Exercise » Copy every line of the records below word for word, keeping them in their original order.

--- start Excerpted records ---

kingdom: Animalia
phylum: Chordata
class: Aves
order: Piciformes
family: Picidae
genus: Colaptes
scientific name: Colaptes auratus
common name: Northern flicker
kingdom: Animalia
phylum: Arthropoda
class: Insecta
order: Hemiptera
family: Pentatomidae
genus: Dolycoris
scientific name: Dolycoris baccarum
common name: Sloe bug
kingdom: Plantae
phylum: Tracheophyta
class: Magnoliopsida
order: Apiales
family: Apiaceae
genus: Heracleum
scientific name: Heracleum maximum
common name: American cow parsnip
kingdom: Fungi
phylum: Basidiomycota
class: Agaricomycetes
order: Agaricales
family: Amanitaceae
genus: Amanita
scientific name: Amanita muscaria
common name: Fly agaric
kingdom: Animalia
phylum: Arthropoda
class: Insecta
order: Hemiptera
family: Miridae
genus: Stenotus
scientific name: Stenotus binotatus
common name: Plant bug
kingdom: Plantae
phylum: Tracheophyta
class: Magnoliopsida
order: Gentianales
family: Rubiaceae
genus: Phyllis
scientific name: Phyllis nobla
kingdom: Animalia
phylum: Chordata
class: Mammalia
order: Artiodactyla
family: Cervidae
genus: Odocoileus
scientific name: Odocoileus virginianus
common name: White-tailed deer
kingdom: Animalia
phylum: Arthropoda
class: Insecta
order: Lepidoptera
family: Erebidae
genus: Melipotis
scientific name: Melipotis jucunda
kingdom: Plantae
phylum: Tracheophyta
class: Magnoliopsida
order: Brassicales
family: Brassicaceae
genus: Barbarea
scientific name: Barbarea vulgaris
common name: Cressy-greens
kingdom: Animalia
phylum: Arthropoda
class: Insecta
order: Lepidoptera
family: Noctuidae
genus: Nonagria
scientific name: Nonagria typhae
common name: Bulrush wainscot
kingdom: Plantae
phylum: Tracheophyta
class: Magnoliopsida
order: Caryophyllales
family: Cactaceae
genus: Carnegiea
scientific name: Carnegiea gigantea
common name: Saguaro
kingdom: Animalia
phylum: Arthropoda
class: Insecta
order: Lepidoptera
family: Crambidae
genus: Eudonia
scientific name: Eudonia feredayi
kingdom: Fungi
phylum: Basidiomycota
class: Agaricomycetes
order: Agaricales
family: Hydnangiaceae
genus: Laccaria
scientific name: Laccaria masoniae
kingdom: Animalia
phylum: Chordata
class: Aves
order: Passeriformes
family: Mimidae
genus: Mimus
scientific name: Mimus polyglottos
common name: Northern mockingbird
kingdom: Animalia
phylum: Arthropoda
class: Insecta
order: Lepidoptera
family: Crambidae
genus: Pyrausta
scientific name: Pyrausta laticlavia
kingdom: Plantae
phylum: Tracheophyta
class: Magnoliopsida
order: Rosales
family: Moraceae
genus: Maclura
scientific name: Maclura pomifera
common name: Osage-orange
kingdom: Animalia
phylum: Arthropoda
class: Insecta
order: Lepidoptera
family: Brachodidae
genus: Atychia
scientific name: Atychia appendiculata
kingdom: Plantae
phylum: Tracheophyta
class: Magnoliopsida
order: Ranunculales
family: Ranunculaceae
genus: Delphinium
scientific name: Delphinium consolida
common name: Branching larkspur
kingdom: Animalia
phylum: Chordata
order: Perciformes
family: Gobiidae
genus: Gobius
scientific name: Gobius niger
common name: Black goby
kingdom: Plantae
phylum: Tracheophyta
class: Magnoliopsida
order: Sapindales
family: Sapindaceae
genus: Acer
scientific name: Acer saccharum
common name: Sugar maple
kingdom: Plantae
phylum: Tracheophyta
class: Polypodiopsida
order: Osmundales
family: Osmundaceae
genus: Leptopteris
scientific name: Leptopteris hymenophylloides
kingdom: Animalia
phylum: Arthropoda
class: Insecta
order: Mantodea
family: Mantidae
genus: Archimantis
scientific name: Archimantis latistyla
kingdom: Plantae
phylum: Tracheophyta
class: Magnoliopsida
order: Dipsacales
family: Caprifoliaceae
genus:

--- end Excerpted records ---

Correct response »
kingdom: Animalia
phylum: Chordata
class: Aves
order: Piciformes
family: Picidae
genus: Colaptes
scientific name: Colaptes auratus
common name: Northern flicker
kingdom: Animalia
phylum: Arthropoda
class: Insecta
order: Hemiptera
family: Pentatomidae
genus: Dolycoris
scientific name: Dolycoris baccarum
common name: Sloe bug
kingdom: Plantae
phylum: Tracheophyta
class: Magnoliopsida
order: Apiales
family: Apiaceae
genus: Heracleum
scientific name: Heracleum maximum
common name: American cow parsnip
kingdom: Fungi
phylum: Basidiomycota
class: Agaricomycetes
order: Agaricales
family: Amanitaceae
genus: Amanita
scientific name: Amanita muscaria
common name: Fly agaric
kingdom: Animalia
phylum: Arthropoda
class: Insecta
order: Hemiptera
family: Miridae
genus: Stenotus
scientific name: Stenotus binotatus
common name: Plant bug
kingdom: Plantae
phylum: Tracheophyta
class: Magnoliopsida
order: Gentianales
family: Rubiaceae
genus: Phyllis
scientific name: Phyllis nobla
kingdom: Animalia
phylum: Chordata
class: Mammalia
order: Artiodactyla
family: Cervidae
genus: Odocoileus
scientific name: Odocoileus virginianus
common name: White-tailed deer
kingdom: Animalia
phylum: Arthropoda
class: Insecta
order: Lepidoptera
family: Erebidae
genus: Melipotis
scientific name: Melipotis jucunda
kingdom: Plantae
phylum: Tracheophyta
class: Magnoliopsida
order: Brassicales
family: Brassicaceae
genus: Barbarea
scientific name: Barbarea vulgaris
common name: Cressy-greens
kingdom: Animalia
phylum: Arthropoda
class: Insecta
order: Lepidoptera
family: Noctuidae
genus: Nonagria
scientific name: Nonagria typhae
common name: Bulrush wainscot
kingdom: Plantae
phylum: Tracheophyta
class: Magnoliopsida
order: Caryophyllales
family: Cactaceae
genus: Carnegiea
scientific name: Carnegiea gigantea
common name: Saguaro
kingdom: Animalia
phylum: Arthropoda
class: Insecta
order: Lepidoptera
family: Crambidae
genus: Eudonia
scientific name: Eudonia feredayi
kingdom: Fungi
phylum: Basidiomycota
class: Agaricomycetes
order: Agaricales
family: Hydnangiaceae
genus: Laccaria
scientific name: Laccaria masoniae
kingdom: Animalia
phylum: Chordata
class: Aves
order: Passeriformes
family: Mimidae
genus: Mimus
scientific name: Mimus polyglottos
common name: Northern mockingbird
kingdom: Animalia
phylum: Arthropoda
class: Insecta
order: Lepidoptera
family: Crambidae
genus: Pyrausta
scientific name: Pyrausta laticlavia
kingdom: Plantae
phylum: Tracheophyta
class: Magnoliopsida
order: Rosales
family: Moraceae
genus: Maclura
scientific name: Maclura pomifera
common name: Osage-orange
kingdom: Animalia
phylum: Arthropoda
class: Insecta
order: Lepidoptera
family: Brachodidae
genus: Atychia
scientific name: Atychia appendiculata
kingdom: Plantae
phylum: Tracheophyta
class: Magnoliopsida
order: Ranunculales
family: Ranunculaceae
genus: Delphinium
scientific name: Delphinium consolida
common name: Branching larkspur
kingdom: Animalia
phylum: Chordata
order: Perciformes
family: Gobiidae
genus: Gobius
scientific name: Gobius niger
common name: Black goby
kingdom: Plantae
phylum: Tracheophyta
class: Magnoliopsida
order: Sapindales
family: Sapindaceae
genus: Acer
scientific name: Acer saccharum
common name: Sugar maple
kingdom: Plantae
phylum: Tracheophyta
class: Polypodiopsida
order: Osmundales
family: Osmundaceae
genus: Leptopteris
scientific name: Leptopteris hymenophylloides
kingdom: Animalia
phylum: Arthropoda
class: Insecta
order: Mantodea
family: Mantidae
genus: Archimantis
scientific name: Archimantis latistyla
kingdom: Plantae
phylum: Tracheophyta
class: Magnoliopsida
order: Dipsacales
family: Caprifoliaceae
genus:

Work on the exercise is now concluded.